Embora apenas cerca de 15% das empresas sejam sociedades anônimas, esta é a forma dominante de organização empresarial. Responde por aproximadamente 90% das receitas e 80% dos lucros líquidos. Uma vez que as sociedades anônimas empregam milhões de pessoas e possuem milhares de acionistas, suas atividades afetam a vida de todos.
A partir da visão do ponto de vista empresarial, o sucesso do controle interno, em última análise, favorece a gestão e continuidade empresarial, porque o processo decisório que tem como base uma rede de informações adequadas atende as demandas cotidianas dos gestores e salvaguarda a empresa de eventos de descontinuidades, dentro das variáveis passíveis de controle pelos responsáveis pela gestão.
Mesmo apesar das informações obtidas, em regra, o controle interno é mais valorizado em situações extremadas, tais como: situações de falência e imposição regulatória. Esses eventos, senão prioritários na decisão de manter uma boa estrutura de controle interno, deveriam sensibilizar os administradores e controladores do patrimônio do impacto social de uma gestão ruim e uma não adequada estrutura de controles. Nesse sentido, uma vez que não existe bom senso de manter uma boa estrutura de controle interno pelos gestores, sua importância aparece, infelizmente, em situações de desespero.

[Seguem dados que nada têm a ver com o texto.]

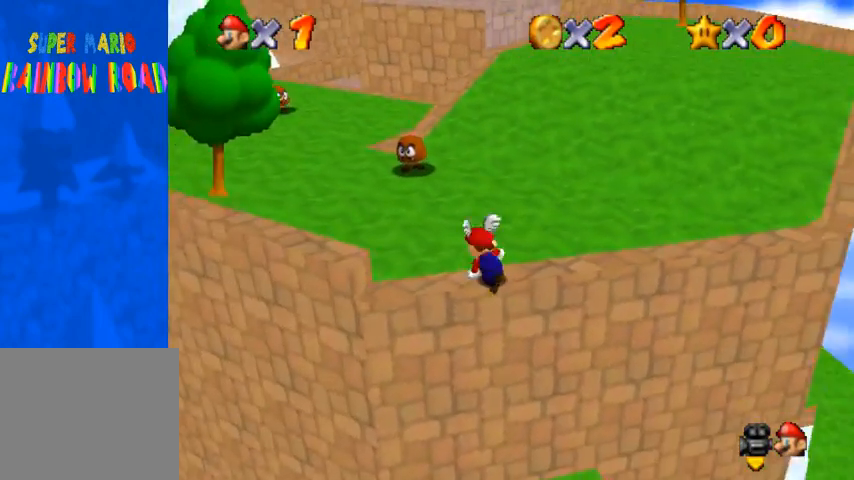
{"buttons": [], "left_stick": "up", "right_stick": "center", "events": [[67, "right_stick", "center"]]}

Os responsáveis pela gestão que não proporcionam a melhoria dos componentes do controle interno tendem a diminuir sua própria eficácia, comprometendo a salvaguarda dos interesses do empreendimento, pois tendem a decidir suportados por informações de confiabilidade questionável. Essa característica de gestão tem grande impacto sobre os componentes de controle e, portanto, a ausência dessa preocupação da administração pode inviabilizar, por via de conseqüência, sua própria eficácia ou em outras palavras a sua permanência da empresa no mercado ou até mesmo a sustentabilidade do corpo diretivo. Negligenciar o conhecimento que pode ser oferecido no controle interno é arriscar o patrimônio e o futuro da empresa.
Uma reação da cúpula tardia em caso de crises pode representar alto custo empresarial. A propósito, o senso comum já alerta: urgente é aquilo que deveria ter sido feito em tempo oportuno. Portanto, volta à tona: administradores e diretores devem zelar pelo controle interno como pressuposto de manutenção da empresa. Do contrário o desgosto pode ser maior que uma pequena atenção com os controles e gestão da empresa. É o que se resgata em:
Por natureza, as organizações detestam sistemas de controle. A governança ineficaz é uma parte importante do problema com os mecanismos de controles internos; raramente elas reagem na ausência de uma crise BERNSTEIN (2000, p. 393)22.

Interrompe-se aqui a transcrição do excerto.